Back inside, I watch Maria for cues; when my eyes are supposed to be open, when to sit and stand. When the priest raises her arm, a curtain in the elaborate altar rises, revealing some fancy religious things. The hand of God, Grant hisses as the curtain rises. When the communion wafer is offered, Kate gestures that Grant and I should stay behind, so we wait in the pews while she receives her blessing. The service ends. We rise, as others make their way out the front of the church. Our key grants us the authority to head to the back instead, over the velvet rope, and back through the stained glass passageway to our rooms in the monastery. We drop our backpacks and observe the room. Simple wooden dresser and table, clean white cots, a view of the lights of Paris behind the long white curtains. We decompress from our day, and just as my lids are starting to close, I shove my feet back into my shoes and cross the pathway once more. The thing we came for, after all, is the Night Adoration. A chance to be in Sacré-Coeur, almost all alone. That’s why they have the program. The church’s website boasts constant adoration for more than 135 years (including throughout the 1944 bombing and the Covid pandemic). Thus, the program allows them to verify thqt their chain of prayer will continue around the clock.

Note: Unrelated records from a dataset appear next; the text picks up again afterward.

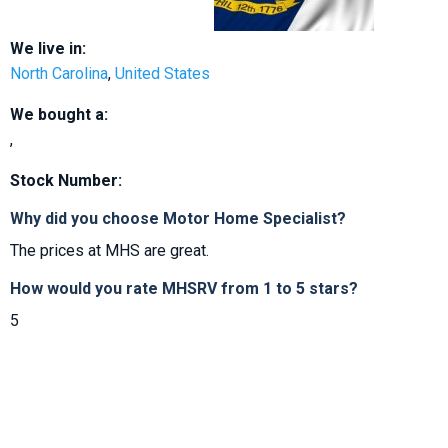
We live in:
North Carolina
,
United States
We bought a:
,
Stock Number:
Why did you choose Motor Home Specialist?
The prices at MHS are great.
How would you rate MHSRV from 1 to 5 stars?
5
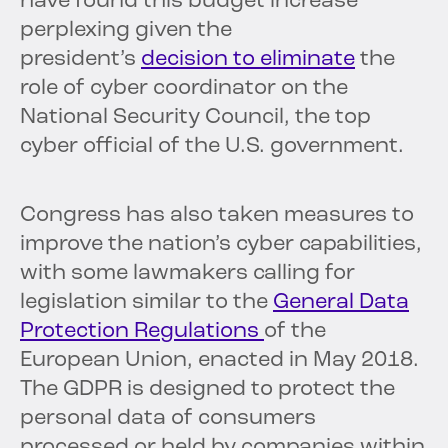
have found this budget increase
perplexing given the
president’s
decision to eliminate
the
role of cyber coordinator on the
National Security Council, the top
cyber official of the U.S. government.
Congress has also taken measures to
improve the nation’s cyber capabilities,
with some lawmakers calling for
legislation similar to the
General Data
Protection Regulations
of the
European Union, enacted in May 2018.
The GDPR is designed to protect the
personal data of consumers
processed or held by companies within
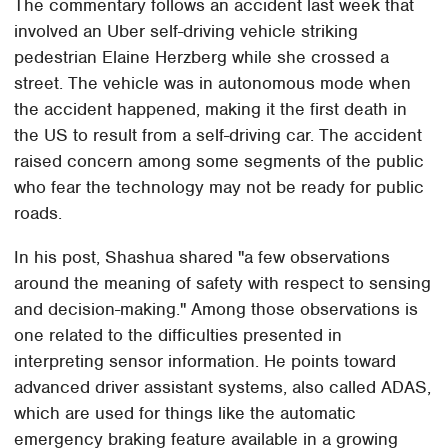
The commentary follows an accident last week that
involved an Uber self-driving vehicle striking
pedestrian Elaine Herzberg while she crossed a
street. The vehicle was in autonomous mode when
the accident happened, making it the first death in
the US to result from a self-driving car. The accident
raised concern among some segments of the public
who fear the technology may not be ready for public
roads.
In his post, Shashua shared "a few observations
around the meaning of safety with respect to sensing
and decision-making." Among those observations is
one related to the difficulties presented in
interpreting sensor information. He points toward
advanced driver assistant systems, also called ADAS,
which are used for things like the automatic
emergency braking feature available in a growing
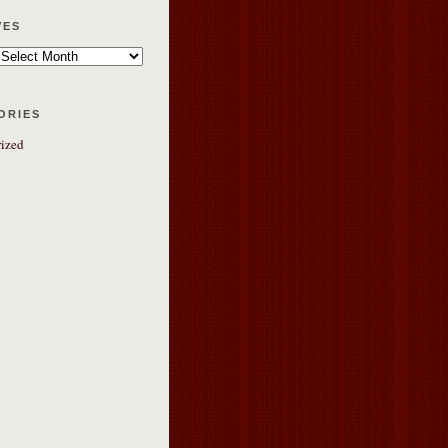
ves
ories
ized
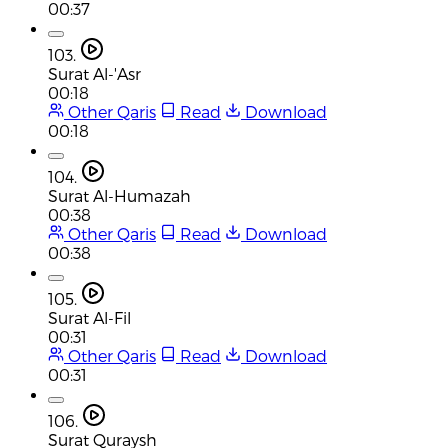
00:37
103.
Surat Al-'Asr
00:18
Other Qaris
Read
Download
00:18
104.
Surat Al-Humazah
00:38
Other Qaris
Read
Download
00:38
105.
Surat Al-Fil
00:31
Other Qaris
Read
Download
00:31
106.
Surat Quraysh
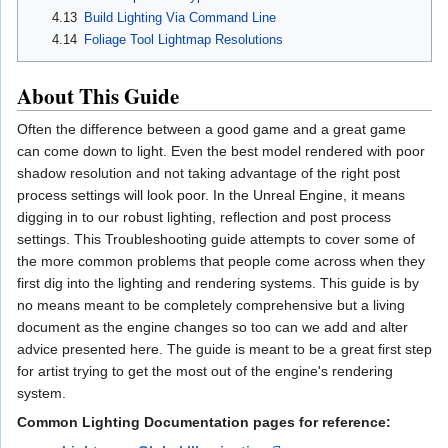
4.13
Build Lighting Via Command Line
4.14
Foliage Tool Lightmap Resolutions
About This Guide
Often the difference between a good game and a great game
can come down to light. Even the best model rendered with poor
shadow resolution and not taking advantage of the right post
process settings will look poor. In the Unreal Engine, it means
digging in to our robust lighting, reflection and post process
settings. This Troubleshooting guide attempts to cover some of
the more common problems that people come across when they
first dig into the lighting and rendering systems. This guide is by
no means meant to be completely comprehensive but a living
document as the engine changes so too can we add and alter
advice presented here. The guide is meant to be a great first step
for artist trying to get the most out of the engine's rendering
system.
Common Lighting Documentation pages for reference:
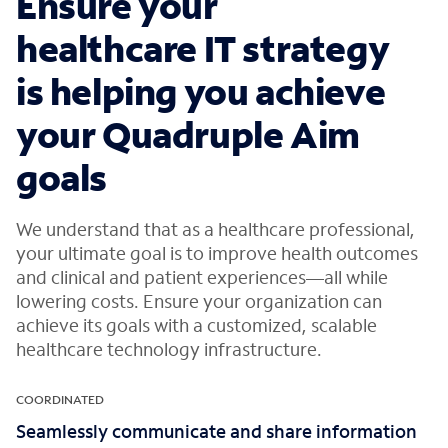
Ensure your
healthcare IT strategy
is helping you achieve
your Quadruple Aim
goals
We understand that as a healthcare professional,
your ultimate goal is to improve health outcomes
and clinical and patient experiences—all while
lowering costs. Ensure your organization can
achieve its goals with a customized, scalable
healthcare technology infrastructure.
COORDINATED
Seamlessly communicate and share information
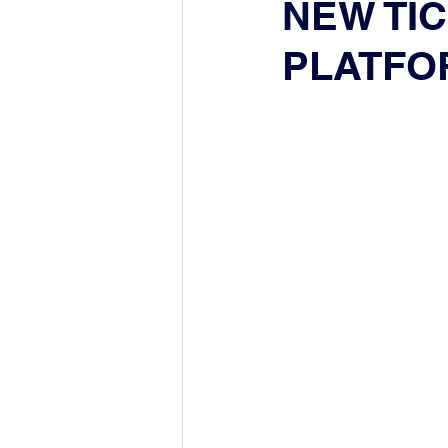
NEW TI
PLATFO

It’s spooky in there, haunting almost. The scent of incense and melting wax is thicker in the dark. The altar’s whiteness glows. Jesus looms large, painted overhead. We file into the pew and we just sit. I’m mesmerized by the massive Jesus. Maybe if I stare at him for long enough, something will happen.
It’s crazy how long one can stay occupied on their own volition. Or maybe it’s not crazy at all, because I constantly have trouble staying on topic. But I realized I could sit there for hours, staring at the massive Jesus and now-closed curtains (the hand of God has gone to bed,) while during Mass an hour ago, I was itching for it to end.
After The Right Amount of Time has passed, we cross the threshold once more and we lay on our clean white cots and hang our jeans over the chair for tomorrow, and talk in the dark until I whisper in the direction of Kate’s bed, okay, i’m falling asleep now, and I do.
This is how we spend the night at Sacré-Coeur.